## Written problem
Copy the records below word for word, everything from the line containing "1 | Distributor: Fox" down to the line containing "10 | Title: Andhadhun -> Pad Man", and leave the pictures out of your answer.

## Records to process

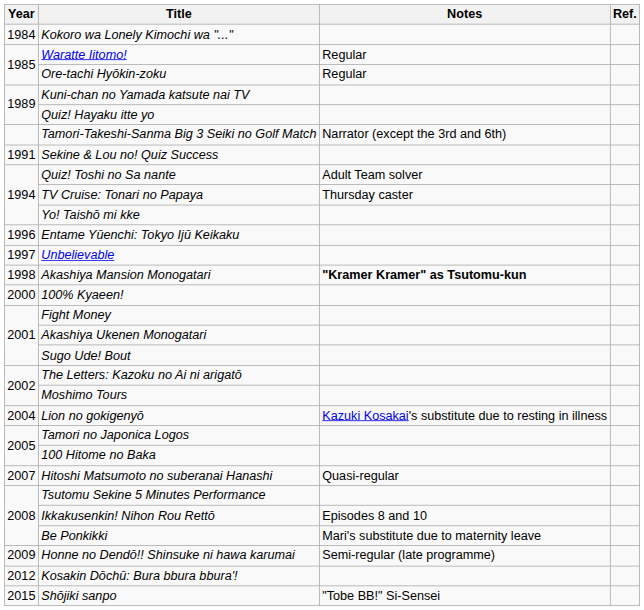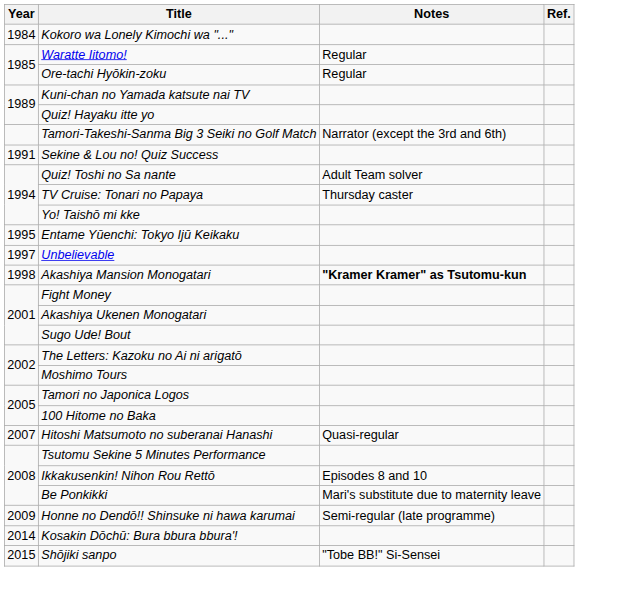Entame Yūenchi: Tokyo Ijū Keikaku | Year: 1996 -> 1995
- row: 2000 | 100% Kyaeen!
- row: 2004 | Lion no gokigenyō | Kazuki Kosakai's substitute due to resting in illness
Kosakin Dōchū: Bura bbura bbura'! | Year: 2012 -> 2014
==
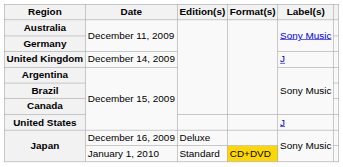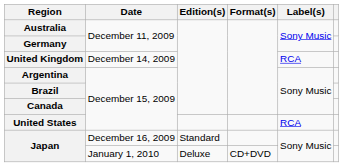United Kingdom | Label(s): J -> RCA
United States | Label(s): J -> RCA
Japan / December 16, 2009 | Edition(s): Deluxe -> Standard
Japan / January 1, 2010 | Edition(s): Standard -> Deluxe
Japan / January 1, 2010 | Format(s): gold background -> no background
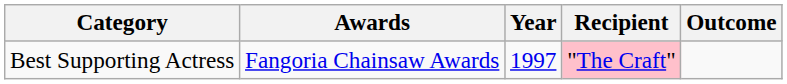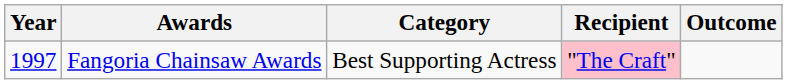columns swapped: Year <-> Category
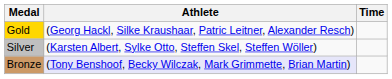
...
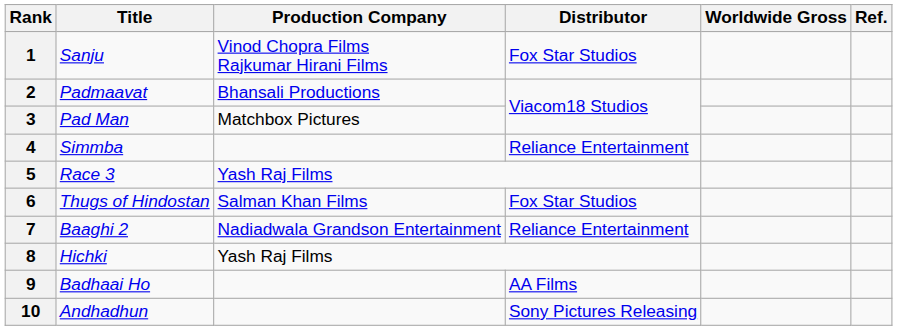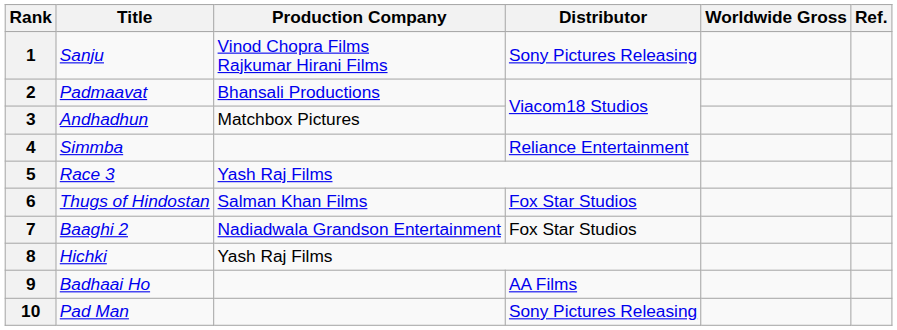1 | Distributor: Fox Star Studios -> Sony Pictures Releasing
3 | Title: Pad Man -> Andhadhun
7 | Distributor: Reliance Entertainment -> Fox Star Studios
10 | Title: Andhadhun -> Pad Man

## Complete response
1 | Distributor: Fox Star Studios -> Sony Pictures Releasing
3 | Title: Pad Man -> Andhadhun
7 | Distributor: Reliance Entertainment -> Fox Star Studios
10 | Title: Andhadhun -> Pad Man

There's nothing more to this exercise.